Friday, October 3, 2008
BNA Daily Labor Report provides some context:
The U.S. Supreme Court is scheduled to open its 2008-2009 term Oct. 6 with six labor and employment law cases awaiting oral argument.
The two First Amendment cases raise questions about whether public employee unions can require nonmembers to pay for extra-unit litigation costs as part of their agency fees and whether a state can prohibit local government employers from allowing payroll deductions for political activities. The justices also will consider whether Title VII of the 1964 Civil Rights Act protects an employee who is fired after she cooperated with her employer's internal investigation by reporting sexual harassment.
A pension benefits case raises the question whether an employer is liable for not giving full service credit to women who took pregnancy leaves before the Pregnancy Discrimination Act required that all temporary disability leaves be treated equally. An Employee Retirement Income Security Act case involves a divorce decree's effect on a beneficiary designation made by a now-deceased employee. The sixth case involves whether an employee covered by a bargaining contract that requires arbitration of employment discrimination claims may sue for such claims.
Additionally, there is an extremely important retaliation case under Title VII concerning the ability to gain protection under the law for internal complaints. The ACS Blog has some background on the Crawford case:
Crawford v. Metropolitan Gov’t of Nashville may fall under the radar of many who watch the Supreme Court’s upcoming term. It should not as it is one of the most important cases before the high court this fall. The case impacts employees and employers nationwide and addresses an important issue under the anti-retaliation provision of Title VII. Title VII’s anti-retaliation provision contains an opposition clause and a participation clause. It protects those workers who oppose unlawful employment discrimination practices and those workers who “in any way” participate in an employment discrimination proceeding, such as a formal EEOC investigation.
However, the federal courts of appeals have ruled in their lack of wisdom that employees who give testimony or participate in internal employer investigations receive no protection under Title’s anti-retaliation provision. The Sixth U.S. Circuit Court of Appeals in a cursory per curiam opinion reached such a result in the case of Vicky Crawford – a 30-year employee of the Metro School District who was terminated after she said during an employer interviewer that her supervisor sexually harassed her and other employees.

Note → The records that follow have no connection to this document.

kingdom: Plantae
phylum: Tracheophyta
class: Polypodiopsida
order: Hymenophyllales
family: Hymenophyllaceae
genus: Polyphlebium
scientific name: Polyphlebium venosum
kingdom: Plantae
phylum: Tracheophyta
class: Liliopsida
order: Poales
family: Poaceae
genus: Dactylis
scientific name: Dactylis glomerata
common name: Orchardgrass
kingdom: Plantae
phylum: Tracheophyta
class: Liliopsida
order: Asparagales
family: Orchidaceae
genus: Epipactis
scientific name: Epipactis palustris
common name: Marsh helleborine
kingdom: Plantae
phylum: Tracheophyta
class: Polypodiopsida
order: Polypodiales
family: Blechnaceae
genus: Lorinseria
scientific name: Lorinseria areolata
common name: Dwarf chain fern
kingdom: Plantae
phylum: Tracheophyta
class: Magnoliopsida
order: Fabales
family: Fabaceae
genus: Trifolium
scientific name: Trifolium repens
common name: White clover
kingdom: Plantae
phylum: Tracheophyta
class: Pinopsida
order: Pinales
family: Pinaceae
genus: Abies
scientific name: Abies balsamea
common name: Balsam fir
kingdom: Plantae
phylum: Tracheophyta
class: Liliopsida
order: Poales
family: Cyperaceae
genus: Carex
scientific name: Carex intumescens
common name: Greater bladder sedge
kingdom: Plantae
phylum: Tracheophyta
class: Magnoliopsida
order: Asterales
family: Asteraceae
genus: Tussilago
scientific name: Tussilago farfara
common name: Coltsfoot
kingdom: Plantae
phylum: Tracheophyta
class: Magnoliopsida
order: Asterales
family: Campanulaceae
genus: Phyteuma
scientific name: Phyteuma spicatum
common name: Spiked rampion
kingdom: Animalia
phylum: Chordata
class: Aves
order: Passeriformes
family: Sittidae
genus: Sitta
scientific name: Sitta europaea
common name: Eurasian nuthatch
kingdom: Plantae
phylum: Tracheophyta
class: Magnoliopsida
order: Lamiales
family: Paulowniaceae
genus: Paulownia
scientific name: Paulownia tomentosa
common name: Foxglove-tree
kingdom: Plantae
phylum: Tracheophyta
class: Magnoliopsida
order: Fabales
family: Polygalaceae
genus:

I agree with David Hudson at ACS that, "Employee-witnesses will be chilled from speaking the truth about inappropriate sexual conduct by supervisors and co-workers for fear of meeting the same fate of Vicky Crawford. The message such a perverse result sends is 'tell the truth about harassment and discrimination and face possible termination.'”
There is also some optimism because the Roberts Court has a surprisingly good record on employee retaliation claims in such cases as Burlington Northern, CBOCS, and Gomez-Perez.